I've taken a less conventional path into the world of Android. I owned a Honeycomb tablet long before I finally got my hands on my first smartphone, and before that, my first Android device was a Nook Color (I booted CyanogenMod from a microSD card, so it was legit). It is due to this background that I am sad to see Barnes & Noble end in-house development of its Nook line of tablets.
Barnes & Noble debuted the Nook Color back at the end of 2010. Since the device was so easily hacked, it became an affordable means of running stock Android on a 7-inch device months before the Motorola Xoom arrived with Honeycomb, which would eventually solidify Android tablets as a thing. The Nook brand took off, but it never managed to close the gap with Amazon, who would sell far more Kindle Fire tablets a full year later. The subsequent Nook Tablet and Nook HD models were all rated favorably against Amazon's hardware, but they did little to turn the tide.

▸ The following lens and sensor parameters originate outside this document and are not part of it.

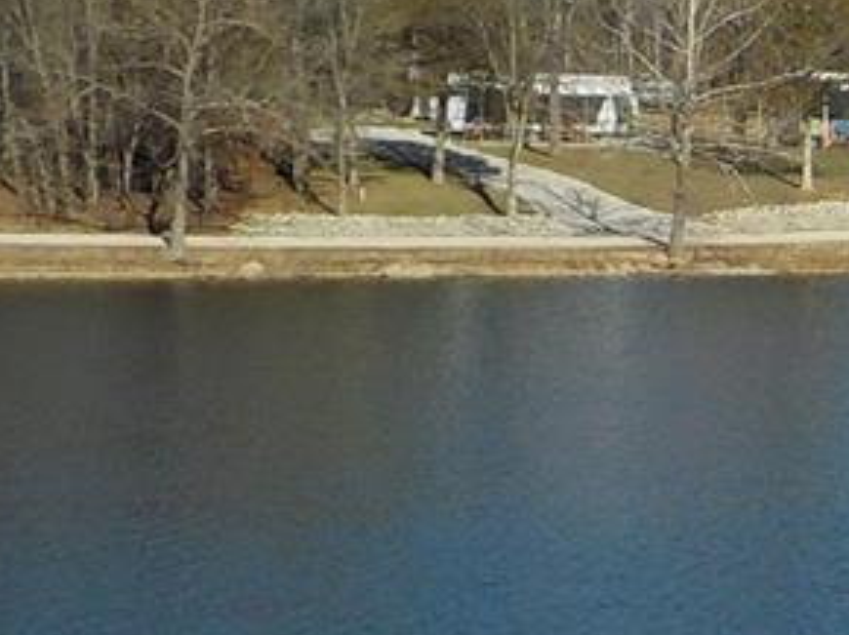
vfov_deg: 13.9
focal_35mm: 106
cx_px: 1373
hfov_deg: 16.5
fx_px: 2598
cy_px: 448
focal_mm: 4.1
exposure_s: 1/1600
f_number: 3.3
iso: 125
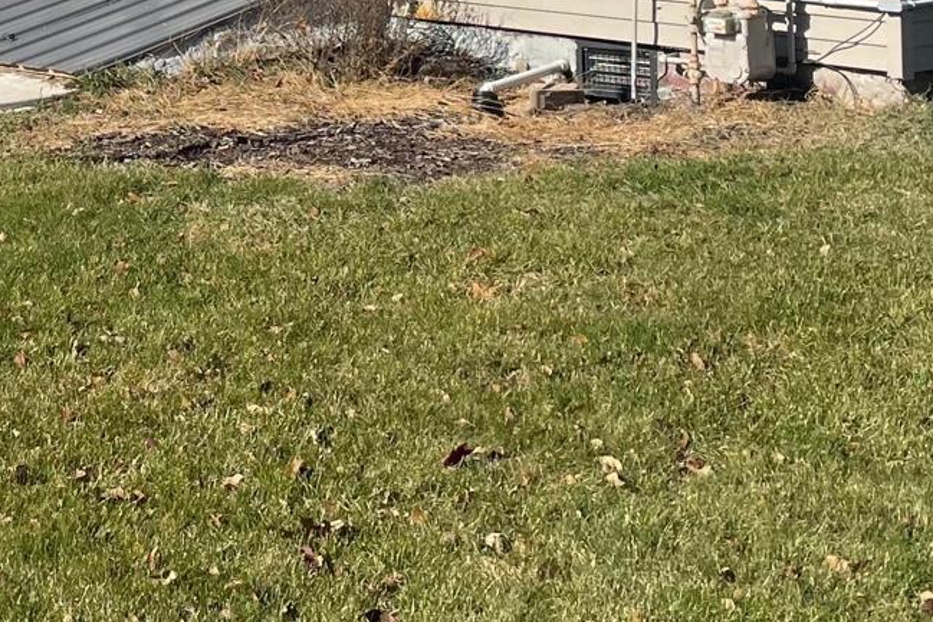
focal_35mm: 84
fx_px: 2177
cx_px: 221
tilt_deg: +4.7
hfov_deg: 23.9
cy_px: -361
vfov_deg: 14.9
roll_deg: +0.9
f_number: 1.6
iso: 32
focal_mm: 4.2
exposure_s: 1/4651
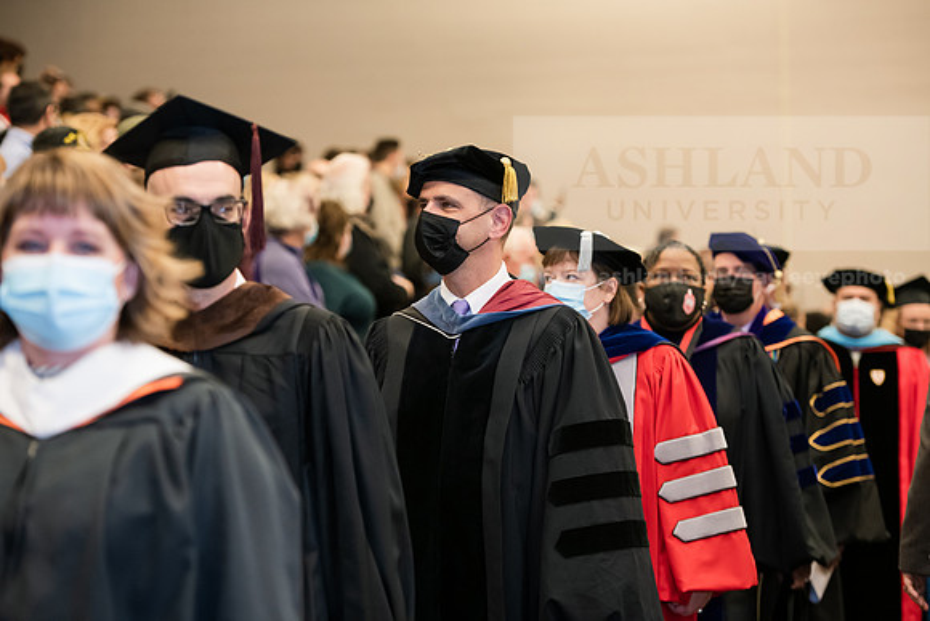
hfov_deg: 18.6
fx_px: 2842
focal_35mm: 110
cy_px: 310
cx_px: 465
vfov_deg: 12.5
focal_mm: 110
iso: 2000
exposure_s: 1/200
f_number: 3.5
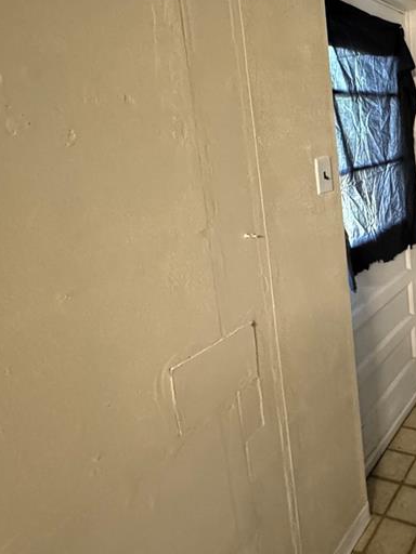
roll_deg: +2.6
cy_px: 173
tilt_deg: -8.3
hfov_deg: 39.9
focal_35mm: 28
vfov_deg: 61.5
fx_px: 449
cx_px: 464
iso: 1250
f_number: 2.2
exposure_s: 1/60
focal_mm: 2.22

While Barnes & Noble will no longer develop Nook tablets, it will continue to produce e-ink devices. The company also still intends to grow its digital catalog and develop its apps currently available for a wide range of platforms. The Nook brand itself will eventually appear on new tablets developed by a third-party manufacturer that has yet to be announced.
In the meantime, the Nook HD and HD+ models are currently on sale for just $129 and $149 respectively. Now that both have full access to the Play Store, they make for a cheap way to get your game on. And yes, they're still good for reading.